Based on analysis of the associated data and capacity requirements, the analytics practitioner can assess the feasibility of each predictive analytics solution proposed to address a business problem. This analysis will eliminate some solutions altogether and for those solutions that appear feasible will generate a list of the data and capacity required for successful implementation. Those solutions that are deemed feasible should then be presented to the business, and one or more should be selected for implementation.

As part of the process of agreeing on the solution to pursue, the analytics practitioner must agree with the business, as far as possible, the goals that will define a successful model implementation. These goals could be specified in terms of the required accuracy of the model and/or the impact of the model on the business.

2.2.1 Case Study: Motor Insurance Fraud

Returning to the motor insurance fraud detection case study, below we evaluate the feasibility of each proposed analytics solution in terms of data and business capacity requirements.

[Claim prediction] Data Requirements: This solution would require that a large collection of historical claims marked as fraudulent and non-fraudulent exist.

Similarly, the details of each claim, the related policy, and the related claimant would need to be available. Capacity Requirements: Given that the insurance company already has a claims investigation team, the main requirements would be that a mechanism could be put in place to inform claims investigators that some claims were prioritized above others. This would also require that information about claims become available in a suitably timely manner so that the claims investigation process would not be delayed by the model.

[Member prediction] Data Requirements: This solution would not only require that a large collection of claims labeled as either fraudulent or non-fraudulent exist with all relevant details, but also that all claims and policies can be connected to an identifiable member. It would also require that any changes to a policy are recorded and available historically. Capacity Requirements: This solution first assumes that it is possible to run a process every quarter that performs an analysis of the behavior of each customer.

More challenging, there is the assumption that the company has the capacity to contact members based on this analysis and can design a way to discuss this issue with customers highlighted as likely to commit fraud without damaging the customer relationship so badly as to lose the customer. Finally, there are possibly legal restrictions associated with making this kind of contact.

[Application prediction] Data Requirements: Again, a historical collection of claims marked as fraudulent or non-fraudulent along with all relevant details would be required. It would also be necessary to be able to connect these claims back to the policies to which they belong and to the application details provided when the member first applied. It is likely that the data required for this solution would stretch back over many years as the time between making a policy application and making a claim could cover decades. Capacity Requirements: The challenge in this case would be to integrate the automated application assessment process into whatever application approval process currently exists within the company.

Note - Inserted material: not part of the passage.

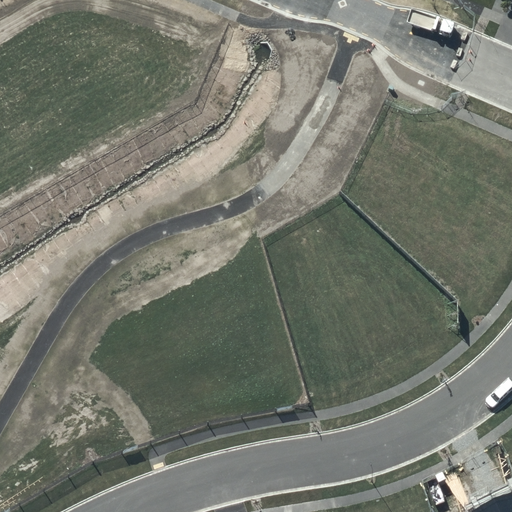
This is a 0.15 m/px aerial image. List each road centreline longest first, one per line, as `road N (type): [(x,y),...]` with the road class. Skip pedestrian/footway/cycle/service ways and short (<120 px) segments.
road 1 (residential): [(511,360),(461,404),(377,446),(221,477),(118,511)]
road 2 (residential): [(511,77),(333,0)]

[Payment prediction] Data Requirements: This solution would require the full details of policies and claims as well as data on the original amount specified in a claim and the amount ultimately paid out. Capacity Requirements: Again, this solution assumes that the company has the potential to run this model in a timely fashion whenever new claims rise and also has the capacity to make offers to claimants. This assumes the existence of a customer contact center or something similar.

For the purposes of the case study, we assume that after the feasibility review, it was decided to proceed with the claim prediction solution, in which a model will be built that can predict the likelihood that an insurance claim is fraudulent.